[EXCERTO FORNECIDO]
2018 foi um ano recheado de filmes. Infelizmente, para mim, não foi recheado de filmes recém-estreados. Não obstante, não quero deixar de assinalar alguns títulos marcantes dos últimos dozes meses. Por favor, não se confunda esta lista que apresento por ordem alfabética com o assinalar de “o melhor” seja do que for. É apenas o reflexo da minha cinefilia, dos meus gostos e daquilo que consegui efectivamente ver. Por isso, deixo também no final uma resenha de todos os títulos que gostava de ter visto e (ainda) não vi.

A Balada de Buster Scruggs (The Ballad of Buster Scruggs, Ethan e Joel Coen, 2018)

Uma prova de que o panorama de produção e distribuição cinematográfica está a mudar foi a estreia do mais recente filme dos irmãos Coen no canal Netflix. Filme-mosaico com várias histórias passadas no antigo e selvagem oeste norte-americano, A Balada de Buster Scruggs é um produto inconfundível das sensibilidades de Ethan e Joel Coen. O trágico e o cómico andam de mãos dadas na companhia do prosaico e da violência inusitada, tudo regado com pinceladas de surrealismo, para desenhar um retrato da labuta humana e da evidência das suas fraquezas e defeitos. A não subestimar e a não perder.

 

A Forma da Água (The Shape of Water, Guillermo del Toro, 2017)

Guillermo del Toro revela-se aqui como um incurável romântico, mas continua fiel ao seu afecto pelos «monstros» e pelo outro. Talvez a caracterização das personagens de A Forma da Água seja tão óbvia como as suas referências cinéfilas, e, possivelmente, o sublinhar a grosso da origem da verdadeira monstruosidade no seu centro seja pouco subtil. Mas, num mundo em que tememos o que não entendemos, e numa indústria cinematográfica que tende para a normalização e homogeneidade, é de aplaudir a subversão e a heterogeneidade da aceitação e da tolerância que o realizador mexicano nos propõe. 

 

Aniquilação (Annihilation, Alex Garland, 2018)

[LISTA DE TAREFAS]
**a)** Transcreva o trecho do texto sobre os filmes de 2018, de "Guillermo del Toro revela-se" a "Alex Garland, 2018)".
**b)** Prolongue o texto sobre os filmes de 2018 a partir do ponto em que termina.
A listagem apresentada a seguir provém de uma fonte diferente.

[SECÇÃO DE DADOS]

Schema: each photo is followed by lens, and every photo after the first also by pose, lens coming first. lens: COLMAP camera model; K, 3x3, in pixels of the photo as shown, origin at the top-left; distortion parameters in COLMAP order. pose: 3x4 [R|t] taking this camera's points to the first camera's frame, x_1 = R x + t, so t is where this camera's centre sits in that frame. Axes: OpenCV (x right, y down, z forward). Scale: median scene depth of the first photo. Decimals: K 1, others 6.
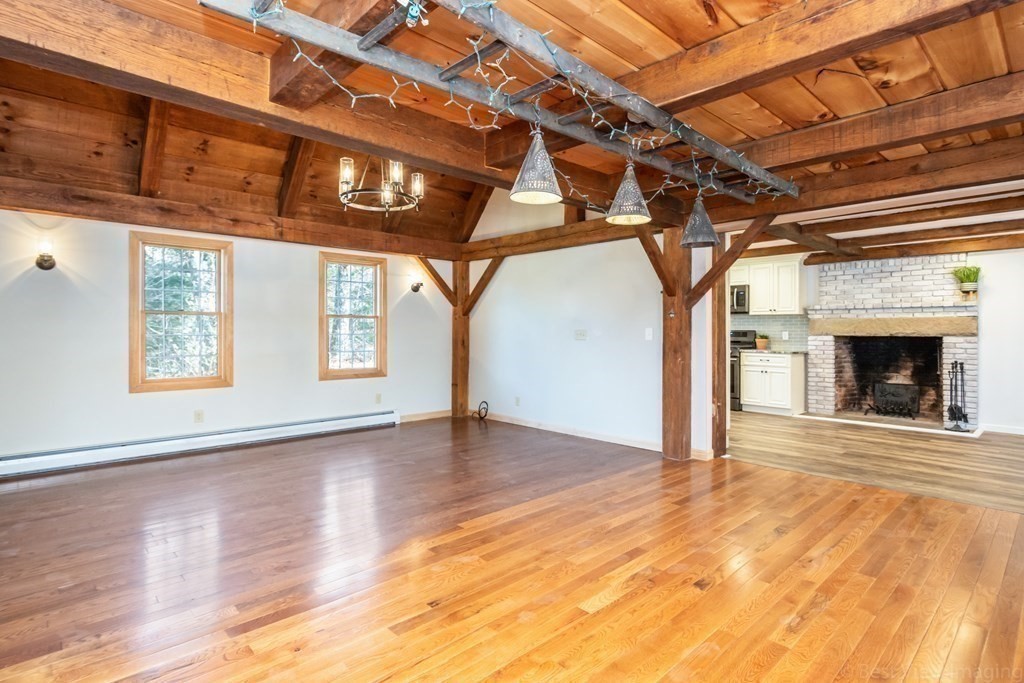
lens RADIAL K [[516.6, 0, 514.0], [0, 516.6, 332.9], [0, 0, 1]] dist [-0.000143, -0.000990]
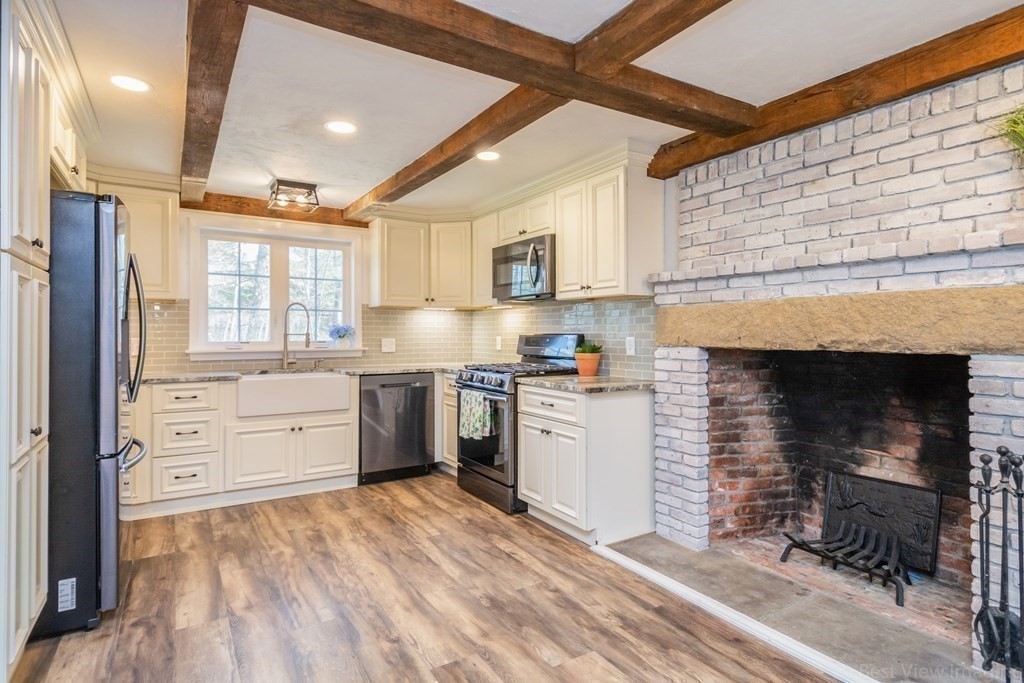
* * *
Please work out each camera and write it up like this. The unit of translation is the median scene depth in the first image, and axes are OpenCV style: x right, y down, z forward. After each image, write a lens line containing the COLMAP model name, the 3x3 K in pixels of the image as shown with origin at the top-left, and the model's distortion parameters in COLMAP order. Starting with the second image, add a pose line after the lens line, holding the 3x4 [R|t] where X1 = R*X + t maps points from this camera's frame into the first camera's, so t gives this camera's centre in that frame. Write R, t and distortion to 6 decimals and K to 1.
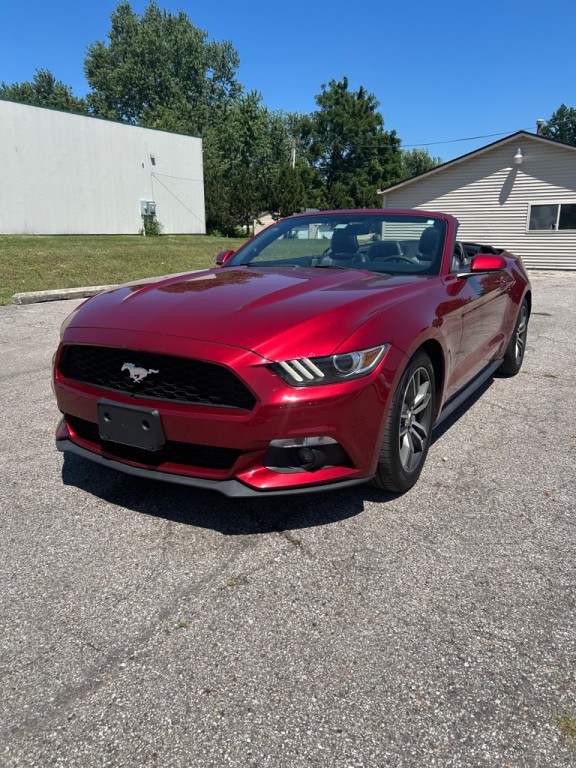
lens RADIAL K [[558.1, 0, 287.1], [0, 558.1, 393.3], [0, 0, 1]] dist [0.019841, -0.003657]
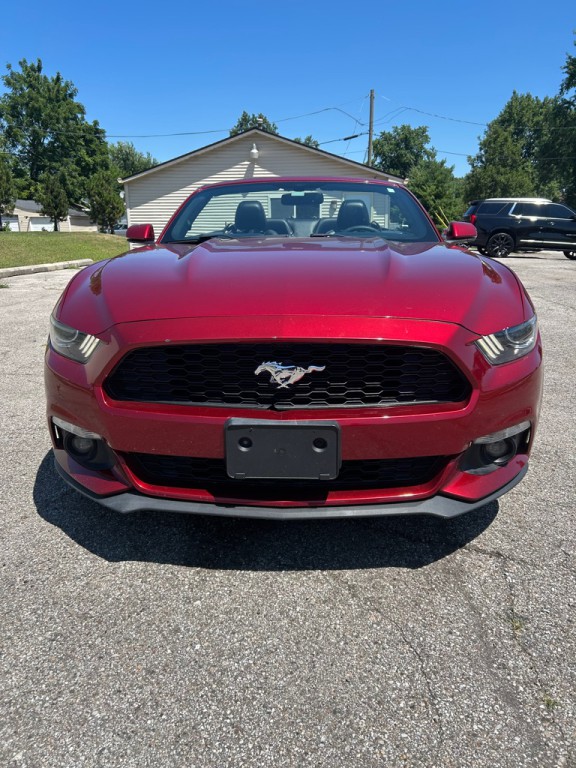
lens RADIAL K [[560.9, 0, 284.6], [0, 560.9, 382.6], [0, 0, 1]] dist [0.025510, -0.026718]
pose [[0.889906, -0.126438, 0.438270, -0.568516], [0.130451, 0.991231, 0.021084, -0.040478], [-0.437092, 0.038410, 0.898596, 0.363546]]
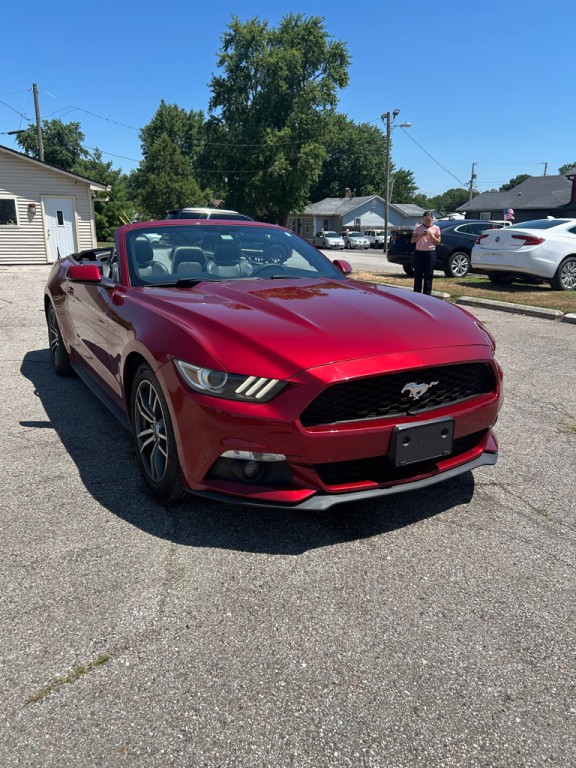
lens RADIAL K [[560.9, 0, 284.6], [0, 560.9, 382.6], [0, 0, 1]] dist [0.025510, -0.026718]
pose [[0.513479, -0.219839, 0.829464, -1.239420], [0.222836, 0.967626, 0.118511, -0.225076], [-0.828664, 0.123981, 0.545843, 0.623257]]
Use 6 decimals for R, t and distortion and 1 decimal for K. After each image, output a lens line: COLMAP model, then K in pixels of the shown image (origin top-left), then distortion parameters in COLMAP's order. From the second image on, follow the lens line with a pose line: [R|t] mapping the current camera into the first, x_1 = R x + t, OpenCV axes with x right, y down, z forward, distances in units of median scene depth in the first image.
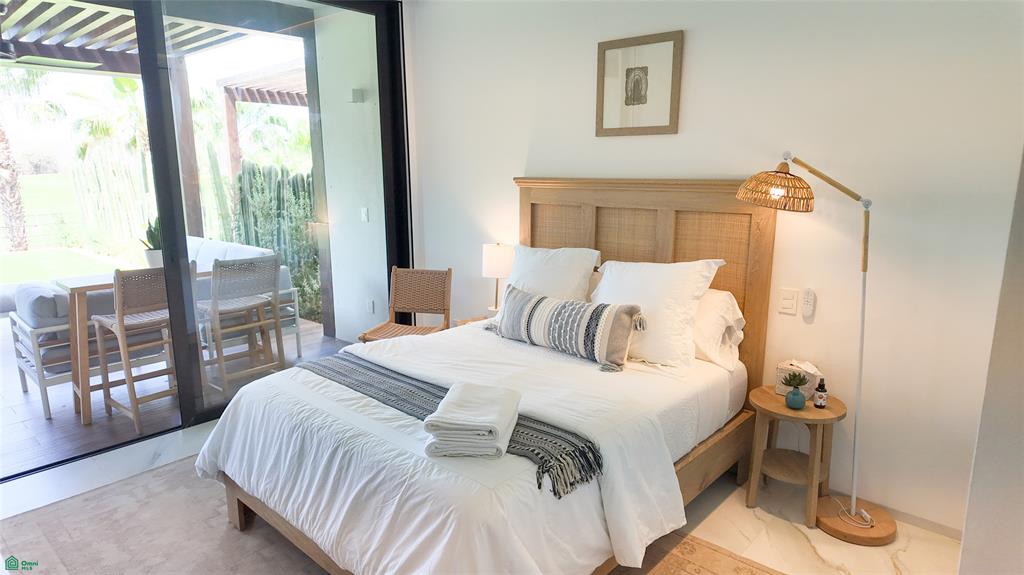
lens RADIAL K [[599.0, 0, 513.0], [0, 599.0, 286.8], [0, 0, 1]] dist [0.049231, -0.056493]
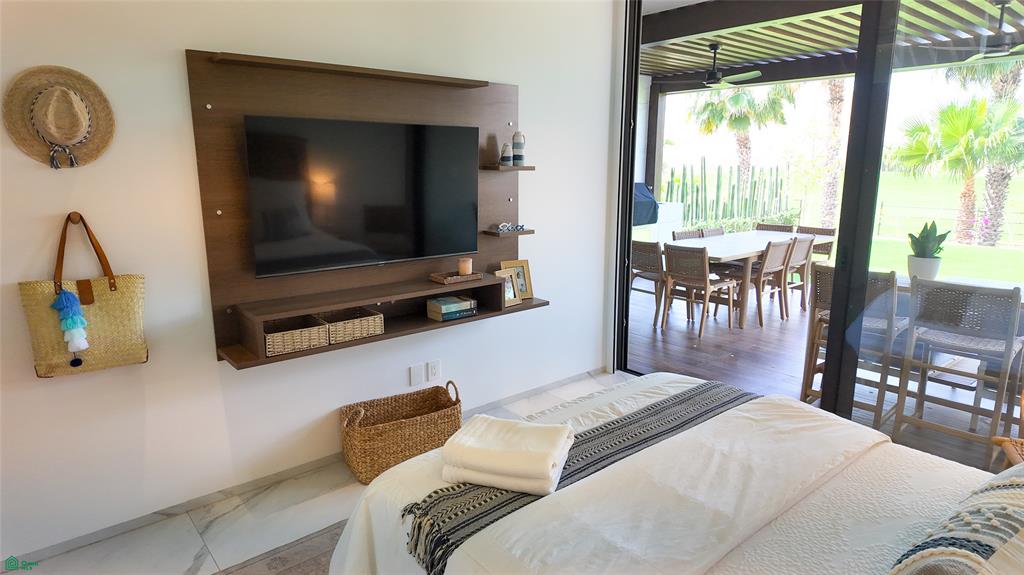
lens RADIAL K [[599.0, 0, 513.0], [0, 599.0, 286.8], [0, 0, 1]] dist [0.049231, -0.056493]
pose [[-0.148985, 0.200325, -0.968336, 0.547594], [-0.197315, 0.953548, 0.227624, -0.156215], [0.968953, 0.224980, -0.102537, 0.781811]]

[RESPOSTAS POR TAREFA]
**a)**
Guillermo del Toro revela-se aqui como um incurável romântico, mas continua fiel ao seu afecto pelos «monstros» e pelo outro. Talvez a caracterização das personagens de A Forma da Água seja tão óbvia como as suas referências cinéfilas, e, possivelmente, o sublinhar a grosso da origem da verdadeira monstruosidade no seu centro seja pouco subtil. Mas, num mundo em que tememos o que não entendemos, e numa indústria cinematográfica que tende para a normalização e homogeneidade, é de aplaudir a subversão e a heterogeneidade da aceitação e da tolerância que o realizador mexicano nos propõe. 

 

Aniquilação (Annihilation, Alex Garland, 2018)

**b)**
Adaptação livre por Alex Garland do romance do mesmo nome por Jeff VanderMeer, Aniquilação demonstra que o romancista tornado argumentista tornado realizador é um dos nomes mais refrescantes no actual panorama da ficção científica no grande-ecrã, oferecendo-nos uma narrativa que destila o espírito desafiante, mutante e assimilador do texto original. Como sempre acontece perante filmes com alguma abstração, cada um poderá projectar os seus preconceitos e ideias no que vê no ecrã, no entanto uma coisa parece ser evidente: o ser humano não é certamente o estágio final dos desígnios misteriosos que a natureza tem reservados para o universo. Infelizmente mais falado do que visto, Aniquilação foi mais uma vítima das antecipações em baixa da sua produtora e acabou por não ter distribuição fora dos EUA nos cinemas, sendo disponibilizado via Netflix.

 

Hereditário (Hereditary, Ari Aster, 2018)

O filme de estreia do argumentista e realizador Ari Aster foi a grande surpresa do ano. Apontado de forma algo redutora como um cruzamento entre Gente Vulgar e O Exorcista, Hereditário é o tipo de filme de terror que contraria de forma refrescante as expectativas dos piores hábitos do género e constrói pacientemente uma narrativa com as doses certas de ambiguidade para o sobrenatural não afogar o verdadeiro horror dos traumas infligidos pelas dinâmicas familiares, especialmente quando estas são tingidas pela tragédia e por ressentimentos recalcados.

 

Homem-Aranha: No Universo Aranha (Spider-Man: Into the Spider-Verse, Bob Persichetti e Peter Ramsey e Rodney Rothman, 2018)

Numa fase de saturação de filmes de super-heróis, e depois de anos de tentativas por parte da Sony para produzir um filme decente baseado no Homem-Aranha, chega-nos uma animação para ensinar o universo de carne-e-osso como se pode abordar um filme deste género com sucesso. Com produção de Christopher Miller e Phil Lord (e uma mãozinha deste último no argumento), na ressaca do despedimento de Solo: A Star Wars Story, Homem-Aranha: No Universo Aranha é um filme inteligente que abraça a diversidade de representação do super-herói (seja na vertente racial, cultural ou mesmo da plataforma pelo qual é veiculado na cultura popular), sabendo olhar com capacidade crítica para si próprio ao mesmo tempo que celebra a sua existência. Tudo isto com uma animação inovadora que foge da (já) tradicional animação por computador e introduz elementos que recriam a sensação dos saudosos livros de quadradinhos.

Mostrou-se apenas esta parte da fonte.